You may think that you cannot possibly be a misanthrope since you often enjoy discussing politics or art with a friend. But this in itself can be a sign. Misanthropes often say "I enjoy intelligent conversation," when what they really mean is they cannot stand trivial chit chat about the weather or vacations. Some people crave company and do not care what form that takes, often enjoying a chat about mundane and trivial things. They love drama and will talk about quite literally anything so long as they have people around them. A shy person or an introvert may find such talk difficult, but they won't necessarily dislike it. Misanthropes do. They cannot see the point of all this and cannot understand why people become so animated by trivial topics, not realizing that it isn't the conversation people seek but the opportunity to share and bond.

Overcoming Your Misanthropy

So let's say you are tired of being labelled a "grump," a "grouch," and a "hermit" and would like to do something about it. Begin by trying to understand when and why you became this way. Often, misanthropes just need to update their view of people.

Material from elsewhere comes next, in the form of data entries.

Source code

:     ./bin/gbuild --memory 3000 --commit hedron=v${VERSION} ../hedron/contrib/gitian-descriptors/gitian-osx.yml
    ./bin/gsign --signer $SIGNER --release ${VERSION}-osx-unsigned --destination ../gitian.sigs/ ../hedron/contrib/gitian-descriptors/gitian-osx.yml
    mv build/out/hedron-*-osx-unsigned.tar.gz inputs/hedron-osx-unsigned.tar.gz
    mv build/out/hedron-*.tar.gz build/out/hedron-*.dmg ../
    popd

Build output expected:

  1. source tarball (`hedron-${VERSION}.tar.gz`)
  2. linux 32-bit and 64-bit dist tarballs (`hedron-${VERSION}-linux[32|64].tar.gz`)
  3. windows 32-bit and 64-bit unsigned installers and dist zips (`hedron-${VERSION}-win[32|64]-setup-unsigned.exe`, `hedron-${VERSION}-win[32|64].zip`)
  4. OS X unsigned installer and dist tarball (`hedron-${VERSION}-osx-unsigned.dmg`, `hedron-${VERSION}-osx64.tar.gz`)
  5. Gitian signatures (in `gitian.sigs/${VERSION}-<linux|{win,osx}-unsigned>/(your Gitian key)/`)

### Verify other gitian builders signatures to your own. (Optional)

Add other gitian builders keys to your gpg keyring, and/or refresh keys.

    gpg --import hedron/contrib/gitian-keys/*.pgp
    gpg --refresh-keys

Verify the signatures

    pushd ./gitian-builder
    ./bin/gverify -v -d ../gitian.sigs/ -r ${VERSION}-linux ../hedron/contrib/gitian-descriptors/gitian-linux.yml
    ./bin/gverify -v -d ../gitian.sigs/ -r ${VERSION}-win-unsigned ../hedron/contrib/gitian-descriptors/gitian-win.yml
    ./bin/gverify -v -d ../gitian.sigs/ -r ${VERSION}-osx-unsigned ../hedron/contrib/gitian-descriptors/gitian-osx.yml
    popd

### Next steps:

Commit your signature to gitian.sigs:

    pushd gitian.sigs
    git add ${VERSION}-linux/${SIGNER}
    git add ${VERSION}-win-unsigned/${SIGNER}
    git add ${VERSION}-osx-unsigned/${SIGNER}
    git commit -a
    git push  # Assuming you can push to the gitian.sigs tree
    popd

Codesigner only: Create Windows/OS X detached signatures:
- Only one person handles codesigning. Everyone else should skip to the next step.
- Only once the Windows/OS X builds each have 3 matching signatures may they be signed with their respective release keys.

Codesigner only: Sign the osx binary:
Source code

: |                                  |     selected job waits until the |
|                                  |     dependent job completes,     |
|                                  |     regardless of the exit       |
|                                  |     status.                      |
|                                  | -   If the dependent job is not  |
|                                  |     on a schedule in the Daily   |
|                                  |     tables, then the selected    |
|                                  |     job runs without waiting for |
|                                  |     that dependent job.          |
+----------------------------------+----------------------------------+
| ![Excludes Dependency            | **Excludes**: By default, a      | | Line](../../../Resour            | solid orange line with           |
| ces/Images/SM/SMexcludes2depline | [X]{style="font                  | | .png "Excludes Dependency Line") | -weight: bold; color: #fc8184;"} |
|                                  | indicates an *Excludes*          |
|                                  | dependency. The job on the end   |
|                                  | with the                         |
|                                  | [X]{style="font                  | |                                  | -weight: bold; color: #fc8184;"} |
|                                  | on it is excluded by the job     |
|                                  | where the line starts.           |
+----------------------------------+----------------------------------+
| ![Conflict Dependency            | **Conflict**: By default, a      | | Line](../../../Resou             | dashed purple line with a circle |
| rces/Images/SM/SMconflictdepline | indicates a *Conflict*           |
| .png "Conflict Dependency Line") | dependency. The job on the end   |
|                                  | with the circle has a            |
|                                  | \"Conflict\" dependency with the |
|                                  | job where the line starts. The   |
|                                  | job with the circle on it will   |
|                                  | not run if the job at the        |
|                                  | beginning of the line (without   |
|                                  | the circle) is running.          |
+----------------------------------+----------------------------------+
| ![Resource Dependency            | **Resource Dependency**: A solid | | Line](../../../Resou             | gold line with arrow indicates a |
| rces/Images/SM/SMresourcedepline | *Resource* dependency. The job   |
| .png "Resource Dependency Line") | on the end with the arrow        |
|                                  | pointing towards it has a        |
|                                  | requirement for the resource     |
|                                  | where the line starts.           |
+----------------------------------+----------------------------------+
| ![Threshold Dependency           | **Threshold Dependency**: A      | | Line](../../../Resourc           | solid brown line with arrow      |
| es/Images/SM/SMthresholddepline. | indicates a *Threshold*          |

This is especially true of those who were bullied or abused when young. Remember, human nature is pretty raw and nasty during the teenage years. Many of the people who so viciously and gleefully bullied you are probably parents now and either cannot remember what they did or feel ashamed and guilty. Maybe they were being bullied themselves. Very often, it is a way of deflecting attention rather than a wish to inflict pain.

If you tend to be misanthropic, you have probably got into bad habits. Just as depression skews your perception, making everything seem dark, so misanthropy trains you to seek out the worst in people. Try focussing on the good instead. This is true not just of individuals but of humanity en mass. Even in the darkest situations there are moments of light.

Above all, you must understand why people behave badly. Some are fundamentally rotten: spiteful, sadistic, and insensitive to the core. They were unpleasant children and will no doubt be unpleasant retirees. But they are the minority. Most people behave badly because they are frightened, desperate, lonely, or damaged. In other words, they were made bad. Even arrogance and aggression often mask deep insecurity and fear. Had they been treated with more tenderness and sympathy, they may have been different.

It is also important to remember that the vast majority of people you meet love someone. If you could see your odious, tyrannical boss playing with his little daughter, no doubt your opinion of him would change. And it should also be remembered that this capacity for love makes people fragile and vulnerable. As C. S. Lewis famously wrote, "to love at all is to be vulnerable, love anything and your heart will certainly be wrung and possibly broken." People know this. And not only do they love, most people also yearn to be loved, which again makes them vulnerable and frightened.

Misanthropy blinds you. As Oscar Wilde wrote to his lover in De Profundis, "hate so blinded you that you could see no further than the narrow, walled-in... garden of your common desires." And it is nothing to be proud of. Misanthropes, like cynics, often take a perverse pride in their distaste. They seem to consider it a sign of intelligence and depth, as if they see things more clearly than the shallow, deluded herd. In fact, hatred and contempt are easy; and they reveal shallowness rather than depth. People with true depth, with what literary critics call "sympathetic imagination" (or the ability to imagine how others are feeling), may not love or even like everyone, but they do pity them and do care how they feel. In any case, hatred is a form of dependence rather than freedom.

Of course, misanthropy is perfectly understandable. And obviously not everyone has the same experiences. Some are spectacularly unlucky in the people they meet: born to awful parents, abused by their siblings, bullied at school, thrown from one dysfunctional relationship to another, and so on. Recognize your common humanity. And cut people some slack. Finally, as someone once remarked (in a line that should be taught to every child), "be kind, for everyone you meet is fighting a hard battle."